Return every line from the one with "(fp_line (start 2.28 1.12)" through the one with "(fp_line (start -0.602064 0.91)", inclusive, exactly as it appears below.

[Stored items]
━━━━━━

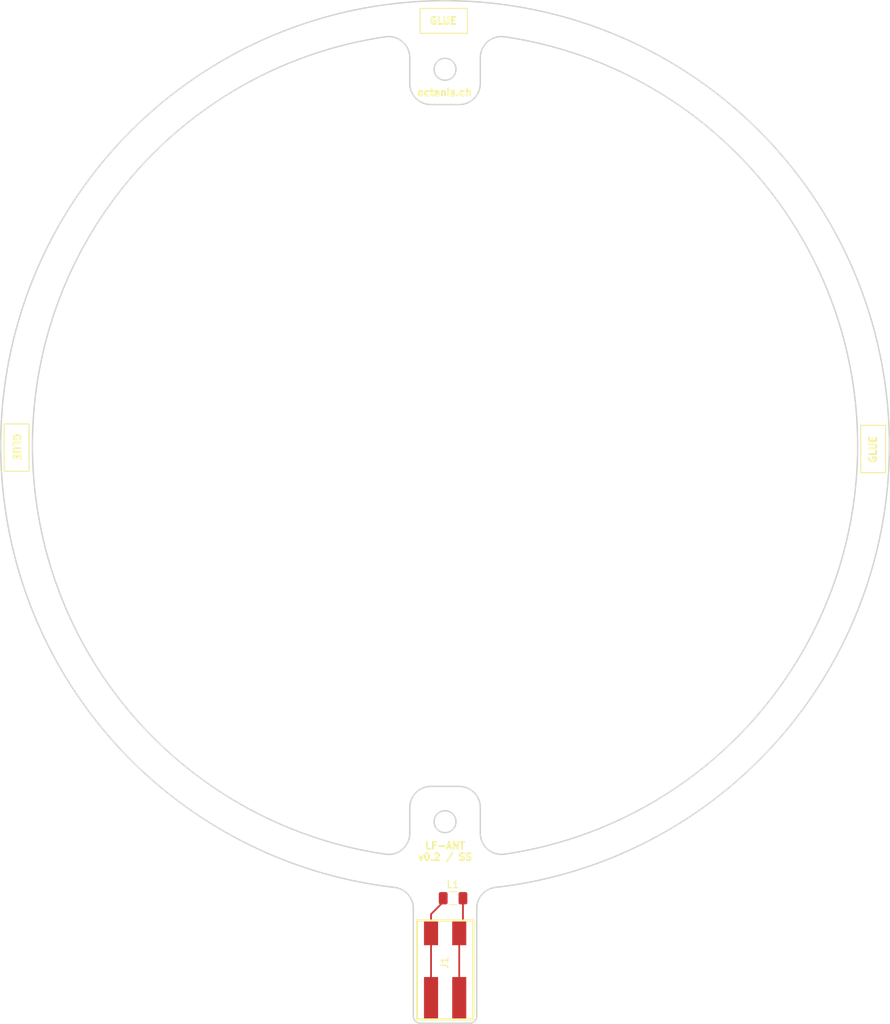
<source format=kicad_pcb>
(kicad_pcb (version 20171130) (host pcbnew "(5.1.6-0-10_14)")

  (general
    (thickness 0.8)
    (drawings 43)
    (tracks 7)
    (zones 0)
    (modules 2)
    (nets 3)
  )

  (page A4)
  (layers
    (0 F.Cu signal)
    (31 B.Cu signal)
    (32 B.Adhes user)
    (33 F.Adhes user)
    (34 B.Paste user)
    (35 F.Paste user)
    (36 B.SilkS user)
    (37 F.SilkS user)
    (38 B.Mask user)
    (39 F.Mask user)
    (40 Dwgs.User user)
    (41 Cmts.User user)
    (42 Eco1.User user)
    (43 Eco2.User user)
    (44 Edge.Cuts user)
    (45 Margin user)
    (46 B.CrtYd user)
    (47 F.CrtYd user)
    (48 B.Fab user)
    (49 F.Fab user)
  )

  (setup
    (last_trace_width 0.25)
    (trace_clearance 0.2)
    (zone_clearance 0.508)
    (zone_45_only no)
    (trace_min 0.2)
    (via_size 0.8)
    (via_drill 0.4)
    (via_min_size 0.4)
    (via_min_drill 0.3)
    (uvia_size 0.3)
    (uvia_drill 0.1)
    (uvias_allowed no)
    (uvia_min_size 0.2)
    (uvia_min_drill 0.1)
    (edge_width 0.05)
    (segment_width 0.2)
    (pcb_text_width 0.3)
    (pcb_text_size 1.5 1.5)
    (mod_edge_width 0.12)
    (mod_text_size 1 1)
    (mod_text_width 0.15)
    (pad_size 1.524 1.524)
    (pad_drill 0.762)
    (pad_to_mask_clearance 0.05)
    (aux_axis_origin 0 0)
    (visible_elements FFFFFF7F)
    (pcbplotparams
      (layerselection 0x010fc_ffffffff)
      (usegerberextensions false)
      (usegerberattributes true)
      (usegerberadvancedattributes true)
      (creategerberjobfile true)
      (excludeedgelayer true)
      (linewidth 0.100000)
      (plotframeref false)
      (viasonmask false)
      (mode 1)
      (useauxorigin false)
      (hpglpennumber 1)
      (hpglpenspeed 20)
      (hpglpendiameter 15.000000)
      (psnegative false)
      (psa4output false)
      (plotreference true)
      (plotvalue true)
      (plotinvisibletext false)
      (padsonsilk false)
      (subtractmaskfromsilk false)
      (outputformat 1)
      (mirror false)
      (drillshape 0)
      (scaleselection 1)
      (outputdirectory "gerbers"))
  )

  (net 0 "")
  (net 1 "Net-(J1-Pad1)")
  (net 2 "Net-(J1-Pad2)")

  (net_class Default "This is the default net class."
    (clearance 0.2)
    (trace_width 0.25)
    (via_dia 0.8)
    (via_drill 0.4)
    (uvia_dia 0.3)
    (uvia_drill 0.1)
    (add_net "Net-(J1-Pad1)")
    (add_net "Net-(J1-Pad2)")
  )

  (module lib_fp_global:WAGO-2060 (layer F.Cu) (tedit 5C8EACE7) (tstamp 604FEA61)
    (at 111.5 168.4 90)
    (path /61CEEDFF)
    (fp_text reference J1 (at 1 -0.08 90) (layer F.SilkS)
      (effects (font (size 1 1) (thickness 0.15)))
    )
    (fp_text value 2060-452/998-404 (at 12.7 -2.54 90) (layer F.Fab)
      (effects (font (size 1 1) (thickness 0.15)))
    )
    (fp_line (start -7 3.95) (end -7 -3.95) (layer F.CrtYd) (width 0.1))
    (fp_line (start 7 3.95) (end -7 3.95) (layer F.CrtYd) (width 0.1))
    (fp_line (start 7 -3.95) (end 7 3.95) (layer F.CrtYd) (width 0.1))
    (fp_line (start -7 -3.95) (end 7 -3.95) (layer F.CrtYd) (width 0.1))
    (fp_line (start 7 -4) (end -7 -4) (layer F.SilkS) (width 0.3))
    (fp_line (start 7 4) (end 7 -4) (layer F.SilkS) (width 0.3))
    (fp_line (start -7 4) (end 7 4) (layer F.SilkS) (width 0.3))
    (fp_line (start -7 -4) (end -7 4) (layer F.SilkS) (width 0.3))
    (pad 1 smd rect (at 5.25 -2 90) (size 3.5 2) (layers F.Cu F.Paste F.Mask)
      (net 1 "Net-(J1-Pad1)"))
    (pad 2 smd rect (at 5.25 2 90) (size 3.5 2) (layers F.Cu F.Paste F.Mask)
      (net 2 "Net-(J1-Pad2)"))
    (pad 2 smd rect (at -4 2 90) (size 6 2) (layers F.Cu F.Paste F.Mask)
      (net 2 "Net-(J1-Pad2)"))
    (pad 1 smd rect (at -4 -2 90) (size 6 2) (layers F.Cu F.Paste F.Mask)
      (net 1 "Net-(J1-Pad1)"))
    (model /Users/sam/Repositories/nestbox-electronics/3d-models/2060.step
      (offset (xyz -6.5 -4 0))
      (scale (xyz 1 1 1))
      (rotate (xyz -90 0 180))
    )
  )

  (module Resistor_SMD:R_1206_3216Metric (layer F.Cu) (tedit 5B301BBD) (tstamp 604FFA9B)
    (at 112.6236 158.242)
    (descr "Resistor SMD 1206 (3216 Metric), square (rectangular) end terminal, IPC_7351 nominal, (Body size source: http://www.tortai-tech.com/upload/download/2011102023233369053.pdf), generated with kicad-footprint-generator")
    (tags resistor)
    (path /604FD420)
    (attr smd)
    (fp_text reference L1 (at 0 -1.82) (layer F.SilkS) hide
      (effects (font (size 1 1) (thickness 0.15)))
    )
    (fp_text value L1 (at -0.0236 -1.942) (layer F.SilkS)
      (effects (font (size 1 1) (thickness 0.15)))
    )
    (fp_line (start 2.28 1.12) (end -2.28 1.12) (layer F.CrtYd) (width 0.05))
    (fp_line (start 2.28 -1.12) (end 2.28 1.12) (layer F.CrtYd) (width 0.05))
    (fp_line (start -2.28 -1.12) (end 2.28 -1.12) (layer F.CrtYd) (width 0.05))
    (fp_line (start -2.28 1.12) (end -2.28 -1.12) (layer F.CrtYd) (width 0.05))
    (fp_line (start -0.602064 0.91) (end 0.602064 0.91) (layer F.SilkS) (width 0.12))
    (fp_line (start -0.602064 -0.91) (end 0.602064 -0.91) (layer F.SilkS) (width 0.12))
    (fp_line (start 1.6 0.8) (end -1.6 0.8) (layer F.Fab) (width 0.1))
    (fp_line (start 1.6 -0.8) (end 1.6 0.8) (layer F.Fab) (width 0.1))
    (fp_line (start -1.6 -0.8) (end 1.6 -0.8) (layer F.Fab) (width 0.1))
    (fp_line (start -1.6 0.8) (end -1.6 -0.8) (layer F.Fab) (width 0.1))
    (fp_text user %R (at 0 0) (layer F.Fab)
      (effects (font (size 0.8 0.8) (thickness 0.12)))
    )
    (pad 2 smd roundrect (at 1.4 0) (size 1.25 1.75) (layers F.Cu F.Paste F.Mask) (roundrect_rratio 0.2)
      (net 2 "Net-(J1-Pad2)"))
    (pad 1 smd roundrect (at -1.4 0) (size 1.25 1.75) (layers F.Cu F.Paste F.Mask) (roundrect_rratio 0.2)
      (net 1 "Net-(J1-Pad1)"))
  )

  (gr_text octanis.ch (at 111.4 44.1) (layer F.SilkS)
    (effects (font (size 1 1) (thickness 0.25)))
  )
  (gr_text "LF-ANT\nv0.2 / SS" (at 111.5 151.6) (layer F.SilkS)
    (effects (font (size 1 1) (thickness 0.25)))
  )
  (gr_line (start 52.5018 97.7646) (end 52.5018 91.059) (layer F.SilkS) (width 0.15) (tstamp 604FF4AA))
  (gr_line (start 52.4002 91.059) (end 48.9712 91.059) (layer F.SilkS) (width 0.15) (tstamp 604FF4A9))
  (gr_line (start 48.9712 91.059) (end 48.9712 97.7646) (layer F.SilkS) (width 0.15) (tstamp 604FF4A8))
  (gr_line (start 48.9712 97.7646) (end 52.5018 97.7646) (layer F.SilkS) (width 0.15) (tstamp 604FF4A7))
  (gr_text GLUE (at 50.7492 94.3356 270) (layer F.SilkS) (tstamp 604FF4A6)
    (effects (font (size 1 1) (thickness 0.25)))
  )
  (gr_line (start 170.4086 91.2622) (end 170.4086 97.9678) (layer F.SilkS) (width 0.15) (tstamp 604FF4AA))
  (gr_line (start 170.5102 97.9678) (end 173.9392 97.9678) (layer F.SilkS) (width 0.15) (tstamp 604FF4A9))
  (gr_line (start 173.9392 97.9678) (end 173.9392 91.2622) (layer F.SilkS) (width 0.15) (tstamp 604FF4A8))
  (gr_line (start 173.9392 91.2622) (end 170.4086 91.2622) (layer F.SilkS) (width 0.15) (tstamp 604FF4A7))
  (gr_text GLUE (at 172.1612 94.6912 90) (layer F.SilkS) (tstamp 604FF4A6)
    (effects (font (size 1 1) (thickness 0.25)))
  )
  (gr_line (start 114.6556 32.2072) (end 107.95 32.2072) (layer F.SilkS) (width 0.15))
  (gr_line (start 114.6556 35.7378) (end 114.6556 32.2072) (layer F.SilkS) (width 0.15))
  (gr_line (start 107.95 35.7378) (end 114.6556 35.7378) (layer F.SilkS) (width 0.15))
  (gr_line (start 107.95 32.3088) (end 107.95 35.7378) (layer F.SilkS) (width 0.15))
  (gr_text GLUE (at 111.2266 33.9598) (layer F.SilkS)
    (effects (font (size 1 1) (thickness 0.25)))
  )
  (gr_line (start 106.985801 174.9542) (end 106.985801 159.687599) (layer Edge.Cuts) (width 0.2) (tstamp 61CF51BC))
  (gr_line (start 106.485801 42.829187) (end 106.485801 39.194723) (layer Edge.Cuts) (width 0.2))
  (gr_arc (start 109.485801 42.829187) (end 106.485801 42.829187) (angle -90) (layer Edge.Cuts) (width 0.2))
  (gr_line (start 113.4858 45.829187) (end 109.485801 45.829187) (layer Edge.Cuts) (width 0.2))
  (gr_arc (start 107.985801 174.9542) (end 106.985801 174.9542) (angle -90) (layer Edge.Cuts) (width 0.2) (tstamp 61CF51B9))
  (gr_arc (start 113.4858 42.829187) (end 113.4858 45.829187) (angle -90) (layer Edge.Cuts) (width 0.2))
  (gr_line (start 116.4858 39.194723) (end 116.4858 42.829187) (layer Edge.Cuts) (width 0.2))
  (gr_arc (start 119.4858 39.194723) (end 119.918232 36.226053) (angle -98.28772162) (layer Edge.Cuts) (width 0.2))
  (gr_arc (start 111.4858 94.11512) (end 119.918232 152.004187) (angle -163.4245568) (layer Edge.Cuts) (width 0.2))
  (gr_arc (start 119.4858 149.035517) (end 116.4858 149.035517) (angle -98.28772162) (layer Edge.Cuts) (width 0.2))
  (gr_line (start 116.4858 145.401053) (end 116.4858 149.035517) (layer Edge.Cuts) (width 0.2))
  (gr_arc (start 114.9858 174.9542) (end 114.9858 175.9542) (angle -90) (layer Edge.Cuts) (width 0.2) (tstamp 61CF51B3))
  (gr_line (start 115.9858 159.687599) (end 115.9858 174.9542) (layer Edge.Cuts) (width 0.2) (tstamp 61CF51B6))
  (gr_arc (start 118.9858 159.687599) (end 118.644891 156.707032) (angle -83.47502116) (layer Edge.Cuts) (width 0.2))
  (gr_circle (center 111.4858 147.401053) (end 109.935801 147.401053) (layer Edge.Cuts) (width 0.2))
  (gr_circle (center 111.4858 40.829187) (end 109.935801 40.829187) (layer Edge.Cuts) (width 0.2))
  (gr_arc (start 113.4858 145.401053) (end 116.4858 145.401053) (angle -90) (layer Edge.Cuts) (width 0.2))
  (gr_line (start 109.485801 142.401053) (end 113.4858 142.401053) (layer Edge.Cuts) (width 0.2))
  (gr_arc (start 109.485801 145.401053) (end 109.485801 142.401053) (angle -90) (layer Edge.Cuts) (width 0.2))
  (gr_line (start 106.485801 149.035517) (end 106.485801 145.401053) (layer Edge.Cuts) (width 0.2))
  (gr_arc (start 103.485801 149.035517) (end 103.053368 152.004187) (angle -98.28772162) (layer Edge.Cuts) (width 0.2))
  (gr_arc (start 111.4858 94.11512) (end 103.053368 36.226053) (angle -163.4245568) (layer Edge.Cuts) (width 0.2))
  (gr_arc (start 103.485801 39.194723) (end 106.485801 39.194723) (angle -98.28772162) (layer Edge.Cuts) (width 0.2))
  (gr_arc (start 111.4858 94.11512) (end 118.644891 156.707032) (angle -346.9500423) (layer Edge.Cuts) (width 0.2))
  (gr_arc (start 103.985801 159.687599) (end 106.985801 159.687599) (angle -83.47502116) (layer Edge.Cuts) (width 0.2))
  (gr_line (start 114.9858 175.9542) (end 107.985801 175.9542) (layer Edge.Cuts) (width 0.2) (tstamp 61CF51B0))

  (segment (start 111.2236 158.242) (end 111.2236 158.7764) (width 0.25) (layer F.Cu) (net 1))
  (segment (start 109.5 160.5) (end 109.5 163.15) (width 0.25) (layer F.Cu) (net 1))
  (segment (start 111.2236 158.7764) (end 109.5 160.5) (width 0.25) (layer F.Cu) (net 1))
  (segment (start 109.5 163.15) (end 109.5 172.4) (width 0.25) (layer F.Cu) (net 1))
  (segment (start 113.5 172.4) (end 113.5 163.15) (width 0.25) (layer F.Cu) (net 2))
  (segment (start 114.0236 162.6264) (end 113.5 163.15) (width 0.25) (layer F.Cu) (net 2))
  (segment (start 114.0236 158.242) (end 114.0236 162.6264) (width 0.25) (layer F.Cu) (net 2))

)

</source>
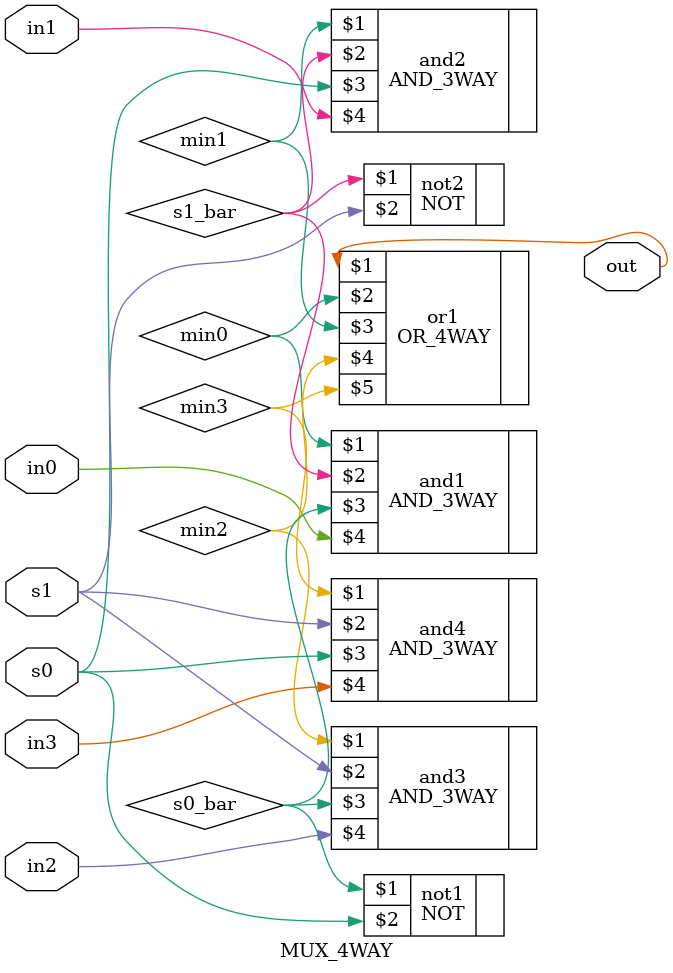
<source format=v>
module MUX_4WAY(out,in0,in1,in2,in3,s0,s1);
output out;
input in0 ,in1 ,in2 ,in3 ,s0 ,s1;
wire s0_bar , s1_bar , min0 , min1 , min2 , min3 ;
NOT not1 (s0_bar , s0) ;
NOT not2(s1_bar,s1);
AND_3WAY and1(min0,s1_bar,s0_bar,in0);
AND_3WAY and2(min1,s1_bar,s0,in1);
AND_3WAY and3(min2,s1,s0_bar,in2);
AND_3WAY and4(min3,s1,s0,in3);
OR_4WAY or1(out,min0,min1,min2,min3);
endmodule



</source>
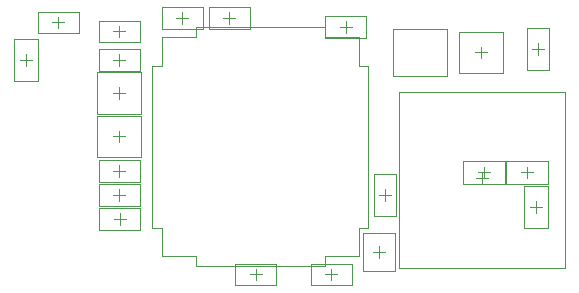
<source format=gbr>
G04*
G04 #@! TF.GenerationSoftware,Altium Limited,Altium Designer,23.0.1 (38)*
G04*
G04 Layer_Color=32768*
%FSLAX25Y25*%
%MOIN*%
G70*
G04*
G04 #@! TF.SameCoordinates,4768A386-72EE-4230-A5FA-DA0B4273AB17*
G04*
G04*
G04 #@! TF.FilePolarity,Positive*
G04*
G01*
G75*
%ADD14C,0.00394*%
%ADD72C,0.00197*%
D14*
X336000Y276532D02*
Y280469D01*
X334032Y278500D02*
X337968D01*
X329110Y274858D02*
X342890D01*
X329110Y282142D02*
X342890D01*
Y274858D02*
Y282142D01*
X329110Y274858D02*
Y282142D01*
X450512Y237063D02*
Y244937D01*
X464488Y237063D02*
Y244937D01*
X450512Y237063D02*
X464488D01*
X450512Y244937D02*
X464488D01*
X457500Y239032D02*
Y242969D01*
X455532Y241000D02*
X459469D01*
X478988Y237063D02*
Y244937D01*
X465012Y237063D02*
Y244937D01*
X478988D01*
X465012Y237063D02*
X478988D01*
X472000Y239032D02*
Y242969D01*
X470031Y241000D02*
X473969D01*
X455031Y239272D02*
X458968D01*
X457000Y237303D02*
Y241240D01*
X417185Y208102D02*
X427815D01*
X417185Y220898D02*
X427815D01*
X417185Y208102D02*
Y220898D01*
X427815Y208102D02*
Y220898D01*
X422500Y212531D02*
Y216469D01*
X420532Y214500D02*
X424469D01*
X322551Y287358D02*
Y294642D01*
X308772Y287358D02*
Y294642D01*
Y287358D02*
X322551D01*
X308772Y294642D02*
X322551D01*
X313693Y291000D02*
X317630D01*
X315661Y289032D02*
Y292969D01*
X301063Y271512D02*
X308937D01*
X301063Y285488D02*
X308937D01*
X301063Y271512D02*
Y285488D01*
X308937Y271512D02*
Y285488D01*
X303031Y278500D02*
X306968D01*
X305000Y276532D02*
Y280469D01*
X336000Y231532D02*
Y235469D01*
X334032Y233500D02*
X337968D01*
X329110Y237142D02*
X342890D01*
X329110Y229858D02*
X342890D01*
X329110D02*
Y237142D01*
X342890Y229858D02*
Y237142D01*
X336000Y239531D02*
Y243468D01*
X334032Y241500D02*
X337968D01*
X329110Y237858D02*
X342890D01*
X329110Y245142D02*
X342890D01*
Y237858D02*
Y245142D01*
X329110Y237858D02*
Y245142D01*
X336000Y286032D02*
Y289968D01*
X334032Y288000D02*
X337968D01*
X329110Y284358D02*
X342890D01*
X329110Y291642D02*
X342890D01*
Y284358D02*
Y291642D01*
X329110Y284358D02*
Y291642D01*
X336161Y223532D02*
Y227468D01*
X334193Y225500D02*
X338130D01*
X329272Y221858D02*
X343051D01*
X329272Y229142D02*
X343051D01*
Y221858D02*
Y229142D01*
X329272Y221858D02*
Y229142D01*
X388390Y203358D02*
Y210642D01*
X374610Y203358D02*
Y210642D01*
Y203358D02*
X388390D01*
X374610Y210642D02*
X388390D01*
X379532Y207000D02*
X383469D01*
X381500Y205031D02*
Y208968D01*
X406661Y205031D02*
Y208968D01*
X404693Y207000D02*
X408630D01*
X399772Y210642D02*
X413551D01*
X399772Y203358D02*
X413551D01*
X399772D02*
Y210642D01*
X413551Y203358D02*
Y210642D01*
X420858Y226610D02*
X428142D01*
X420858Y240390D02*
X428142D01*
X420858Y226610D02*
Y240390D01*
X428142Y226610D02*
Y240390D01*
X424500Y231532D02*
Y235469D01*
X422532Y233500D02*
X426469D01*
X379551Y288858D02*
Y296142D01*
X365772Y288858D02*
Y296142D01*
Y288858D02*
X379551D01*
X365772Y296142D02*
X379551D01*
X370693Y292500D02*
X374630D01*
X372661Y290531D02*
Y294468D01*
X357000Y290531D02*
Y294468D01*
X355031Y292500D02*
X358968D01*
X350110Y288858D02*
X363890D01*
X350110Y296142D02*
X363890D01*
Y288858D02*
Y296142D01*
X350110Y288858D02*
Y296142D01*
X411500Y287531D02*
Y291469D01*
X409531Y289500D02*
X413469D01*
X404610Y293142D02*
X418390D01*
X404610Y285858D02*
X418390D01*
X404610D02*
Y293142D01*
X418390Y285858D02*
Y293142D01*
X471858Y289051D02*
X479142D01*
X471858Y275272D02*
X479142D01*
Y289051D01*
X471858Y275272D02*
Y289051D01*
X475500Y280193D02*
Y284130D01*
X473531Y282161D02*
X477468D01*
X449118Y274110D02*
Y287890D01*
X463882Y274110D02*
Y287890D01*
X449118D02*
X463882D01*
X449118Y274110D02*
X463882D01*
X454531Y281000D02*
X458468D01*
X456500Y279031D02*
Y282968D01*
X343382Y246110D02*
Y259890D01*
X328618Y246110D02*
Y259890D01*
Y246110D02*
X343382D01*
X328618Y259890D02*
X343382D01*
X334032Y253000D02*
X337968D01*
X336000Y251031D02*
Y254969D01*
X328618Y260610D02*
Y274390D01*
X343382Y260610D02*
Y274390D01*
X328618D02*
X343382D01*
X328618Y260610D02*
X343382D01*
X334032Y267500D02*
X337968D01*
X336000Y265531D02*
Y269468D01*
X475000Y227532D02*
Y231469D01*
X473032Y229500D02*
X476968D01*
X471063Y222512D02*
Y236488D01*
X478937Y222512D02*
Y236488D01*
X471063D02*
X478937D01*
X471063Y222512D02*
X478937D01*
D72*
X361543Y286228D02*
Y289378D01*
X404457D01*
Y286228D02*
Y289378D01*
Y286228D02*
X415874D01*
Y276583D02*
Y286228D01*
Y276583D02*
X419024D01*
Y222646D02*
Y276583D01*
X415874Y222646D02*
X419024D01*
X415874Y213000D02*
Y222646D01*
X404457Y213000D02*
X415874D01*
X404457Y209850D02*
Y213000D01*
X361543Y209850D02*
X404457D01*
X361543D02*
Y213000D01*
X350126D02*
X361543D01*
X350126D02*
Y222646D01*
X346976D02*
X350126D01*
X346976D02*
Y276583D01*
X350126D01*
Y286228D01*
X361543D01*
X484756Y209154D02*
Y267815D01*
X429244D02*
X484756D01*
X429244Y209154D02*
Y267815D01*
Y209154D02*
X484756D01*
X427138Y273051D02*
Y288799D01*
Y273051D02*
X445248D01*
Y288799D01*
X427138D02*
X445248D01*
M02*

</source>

━━━━━━

— Your solution —
    (fp_line (start 2.28 1.12) (end -2.28 1.12) (layer F.CrtYd) (width 0.05))
    (fp_line (start 2.28 -1.12) (end 2.28 1.12) (layer F.CrtYd) (width 0.05))
    (fp_line (start -2.28 -1.12) (end 2.28 -1.12) (layer F.CrtYd) (width 0.05))
    (fp_line (start -2.28 1.12) (end -2.28 -1.12) (layer F.CrtYd) (width 0.05))
    (fp_line (start -0.602064 0.91) (end 0.602064 0.91) (layer F.SilkS) (width 0.12))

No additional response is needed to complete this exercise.